JOB. Collect every line in the records that contains the string "answer". Case counts.

RECORDS SUPPLIED.
>>

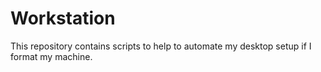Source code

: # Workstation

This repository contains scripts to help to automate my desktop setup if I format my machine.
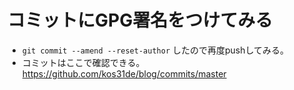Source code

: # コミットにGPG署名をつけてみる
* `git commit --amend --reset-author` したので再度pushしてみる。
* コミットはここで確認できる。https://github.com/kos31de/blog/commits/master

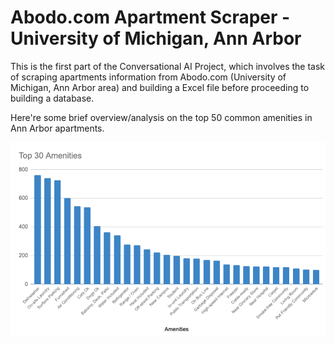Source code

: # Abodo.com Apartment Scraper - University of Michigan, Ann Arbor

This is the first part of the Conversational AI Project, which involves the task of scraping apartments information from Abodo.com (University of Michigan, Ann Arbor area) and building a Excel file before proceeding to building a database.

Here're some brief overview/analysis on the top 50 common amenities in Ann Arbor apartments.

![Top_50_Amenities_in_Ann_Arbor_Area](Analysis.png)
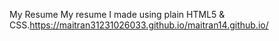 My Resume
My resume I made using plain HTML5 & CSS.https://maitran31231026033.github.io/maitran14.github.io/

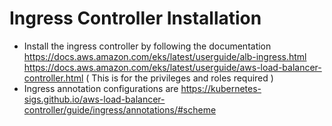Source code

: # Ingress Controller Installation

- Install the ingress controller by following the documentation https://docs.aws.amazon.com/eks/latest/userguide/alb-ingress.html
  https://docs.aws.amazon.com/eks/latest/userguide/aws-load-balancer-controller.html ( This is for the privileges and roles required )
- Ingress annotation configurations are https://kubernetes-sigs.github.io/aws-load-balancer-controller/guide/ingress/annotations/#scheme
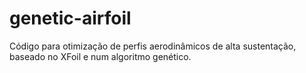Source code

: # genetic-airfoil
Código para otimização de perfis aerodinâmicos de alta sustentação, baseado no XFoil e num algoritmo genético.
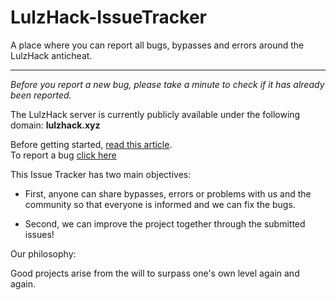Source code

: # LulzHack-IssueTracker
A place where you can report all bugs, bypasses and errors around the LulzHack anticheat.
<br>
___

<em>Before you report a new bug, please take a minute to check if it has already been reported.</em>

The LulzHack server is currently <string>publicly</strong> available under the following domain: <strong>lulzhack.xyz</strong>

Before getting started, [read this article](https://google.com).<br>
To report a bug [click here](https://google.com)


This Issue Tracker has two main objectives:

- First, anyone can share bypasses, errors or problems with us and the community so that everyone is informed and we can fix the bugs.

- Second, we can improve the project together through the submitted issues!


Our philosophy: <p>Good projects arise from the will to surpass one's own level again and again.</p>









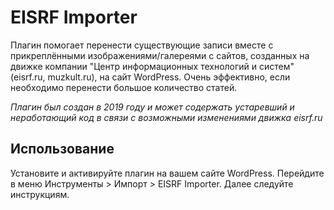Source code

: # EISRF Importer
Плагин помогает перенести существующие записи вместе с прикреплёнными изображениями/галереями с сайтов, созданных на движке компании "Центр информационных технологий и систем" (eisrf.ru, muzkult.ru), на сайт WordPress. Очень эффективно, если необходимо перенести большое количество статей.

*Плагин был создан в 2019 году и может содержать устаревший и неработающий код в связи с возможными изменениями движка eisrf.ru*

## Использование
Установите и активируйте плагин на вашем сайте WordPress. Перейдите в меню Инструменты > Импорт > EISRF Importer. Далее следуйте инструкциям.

<<
>>

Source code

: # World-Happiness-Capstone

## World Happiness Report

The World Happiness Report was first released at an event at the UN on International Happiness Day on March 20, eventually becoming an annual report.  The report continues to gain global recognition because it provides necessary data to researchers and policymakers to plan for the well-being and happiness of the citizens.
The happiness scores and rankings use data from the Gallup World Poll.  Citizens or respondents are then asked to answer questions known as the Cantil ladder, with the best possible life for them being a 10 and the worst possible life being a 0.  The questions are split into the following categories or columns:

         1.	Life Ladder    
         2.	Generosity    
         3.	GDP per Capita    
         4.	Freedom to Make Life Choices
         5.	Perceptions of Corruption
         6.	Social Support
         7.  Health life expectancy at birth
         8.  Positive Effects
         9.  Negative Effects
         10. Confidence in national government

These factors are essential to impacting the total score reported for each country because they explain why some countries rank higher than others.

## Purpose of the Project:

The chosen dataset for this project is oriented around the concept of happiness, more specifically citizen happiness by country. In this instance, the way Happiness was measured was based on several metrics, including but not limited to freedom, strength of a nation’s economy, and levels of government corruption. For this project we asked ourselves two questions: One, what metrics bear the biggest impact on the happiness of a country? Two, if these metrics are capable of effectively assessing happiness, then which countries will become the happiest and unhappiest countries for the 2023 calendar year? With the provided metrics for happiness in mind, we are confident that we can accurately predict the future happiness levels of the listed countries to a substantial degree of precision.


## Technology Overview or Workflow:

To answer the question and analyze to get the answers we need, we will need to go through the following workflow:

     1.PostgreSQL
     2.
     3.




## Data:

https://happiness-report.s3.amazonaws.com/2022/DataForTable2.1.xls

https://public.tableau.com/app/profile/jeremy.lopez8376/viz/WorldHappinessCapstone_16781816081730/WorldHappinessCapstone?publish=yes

<<
>>

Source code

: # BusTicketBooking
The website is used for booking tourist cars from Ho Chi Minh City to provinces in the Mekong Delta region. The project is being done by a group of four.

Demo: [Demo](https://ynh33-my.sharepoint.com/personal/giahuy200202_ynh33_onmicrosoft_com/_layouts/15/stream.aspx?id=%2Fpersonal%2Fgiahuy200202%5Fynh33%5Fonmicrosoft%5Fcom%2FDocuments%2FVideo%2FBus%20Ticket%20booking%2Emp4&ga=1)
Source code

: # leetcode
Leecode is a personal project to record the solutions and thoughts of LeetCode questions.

<<

TASK RESPONSE.
The happiness scores and rankings use data from the Gallup World Poll.  Citizens or respondents are then asked to answer questions known as the Cantil ladder, with the best possible life for them being a 10 and the worst possible life being a 0.  The questions are split into the following categories or columns:
To answer the question and analyze to get the answers we need, we will need to go through the following workflow:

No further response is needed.